Trans-Sisterhood

Image from Manuel Cosentino
on UnSplash

 It is a powerful feeling being a part of the transgender community, or, the chosen ones (which I will explain in a later post). Recently I had a great comment through the Medium writing platform.  It comes from fellow writer "PL James":

".I always find I beat a drum. This drum is about embracing my trans-ness. I did always want to be pretty and slight like a lissome girl, but I am not. I have had too much of life dominated by testosterone...but like you, I lost a ton of weight, and am super-happy about the results of diet and exercise...and can be happy that I am beautiful...not in a classic way, but in a unique and transgender way...and that is fine because we are different...and our own experiences as trans people make us a tribe of our own...and that is the tribe whose standards I wish to be measured by. Yours in "transterhood"

First of all, it's a pleasure to be a part of your "trans-sisterhood" and thanks for the comment. I so agree many of us in the trans community have adjusted to our own standards of beauty as we present ourselves to the world. Years ago, I was invited to participate in a photography project which focused in on the differences in women. Even though I was scared to death to do it, I hitched up my "big girl panties" and went forward with the project. I felt even though I was far from the prettiest woman in the collection, at the least I would have the chance to represent an entire different look at women. Even though I don't have the final picture to post, it was quite the experience and I was honored to be chosen for another unique once in a lifetime experience.

Another very relevant comment came from the same post from another Medium reader "Ann Williams":

"I was recently invited to participate in a women's group, by one of the leaders. I was very flattered, and I would certainly love to do it. But I won't, and this is why. Because I know that none of the women there will see me as a woman, they will necessarily see me as an interloper. My presence will change the energy of the space. They will not feel as uninhibited to be themselves. They will not feel safe.

If I didn't know this, things would be different; but I do. I don't see this as a matter of rights; I see it as a matter of courtesy and kindness. The last thing I want to do is turn a place where women feel safe to be women into a place where they have to put their guard up. That's thoughtless, selfish and unkind --at least, I would find myself to be so, if I ignored their feelings by invading their space.

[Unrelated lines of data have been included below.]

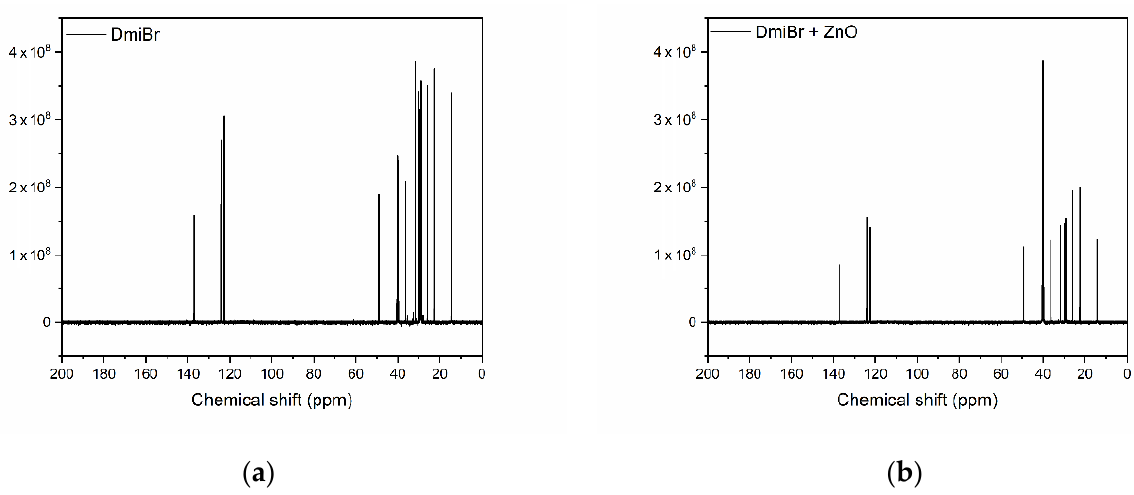
Figure 18. 13 C NMR spectra: ( a ) pure DmiBr; ( b ) 1:2 mixture of DmiBr and ZnO. Table 6. 13 C NMR chemical shifts for pure DmiBr and its mixture with ZnO (1:1).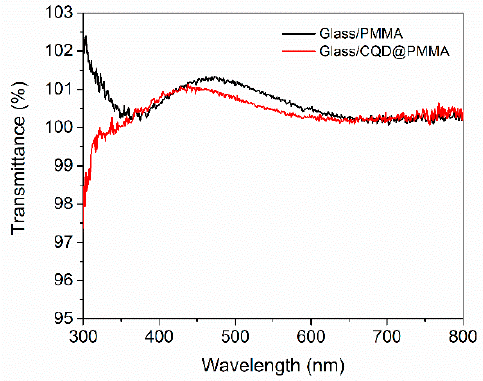
Figure 3. Transmittance of neat PMMA and CQD@PMMA coatings on thin microscope glass slides.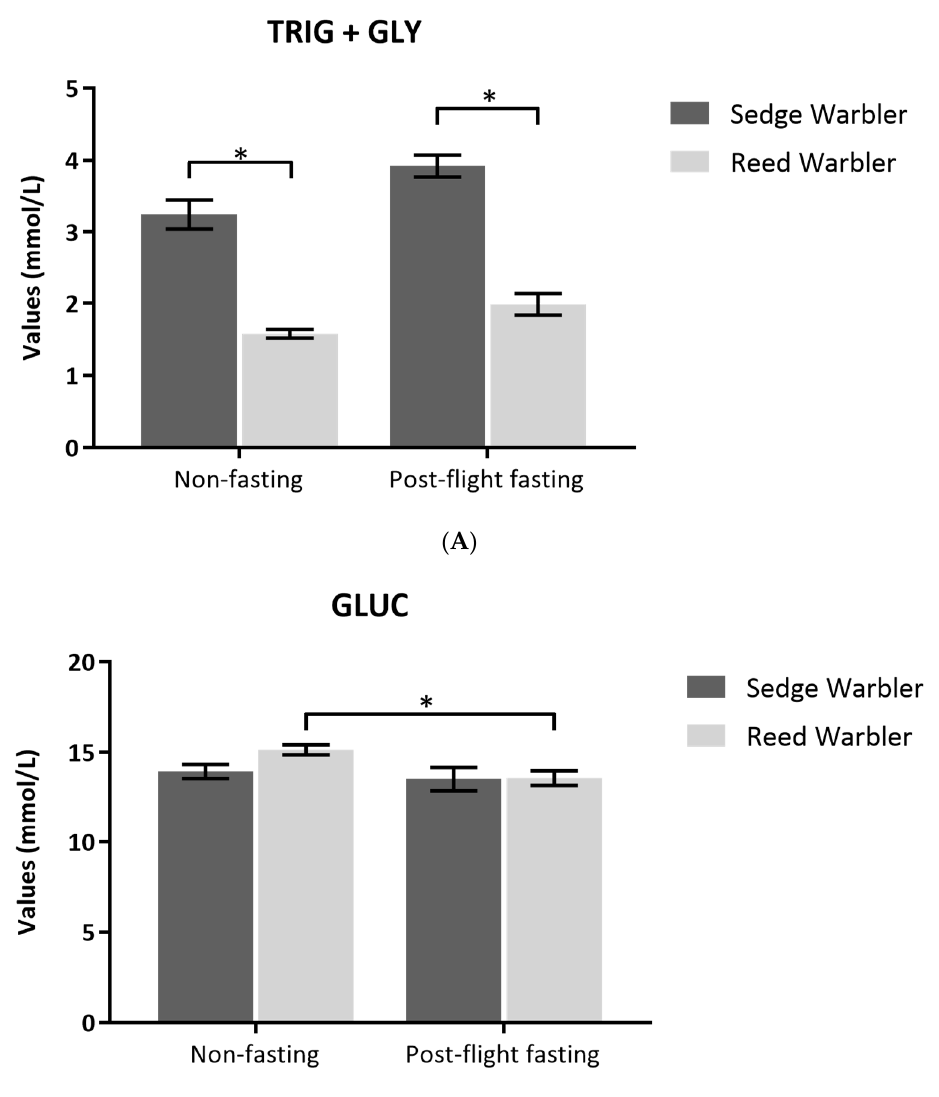
Figure 4. ( A ) Comparison of Triglycerides (TRIG) + Glycerol (GLY) (mmol/L) and ( B ) Glucose (GLUC) (mmol/L) values (mean ± SE) measure at field between non-fasting (stopped naturally) and post-flight fasting birds (tape lured) of Sedge and Eurasian Reed Warblers (Reed Warbler). Significance codes: *** = P < 0.001; ** P < 0.01; * P < 0.05.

The fact I believe I am a woman doesn't matter. The problem is they don't believe it. And I cannot disregard the effect my presence will have on their experience."

Thanks Ann for the wonderful comment and I can only say, my experiences with being invited to "women's only" spaces have only worked out for the best. Maybe I am spoiled but I have had so many cis-women embrace me in their spaces, I was shocked on the rare times it didn't happen. I was even embraced and learned what I needed to do to be a more complete version of my new rescued feminine self.

I dare say, being accepted into the "transgender-sisterhood" has been more problematic for me.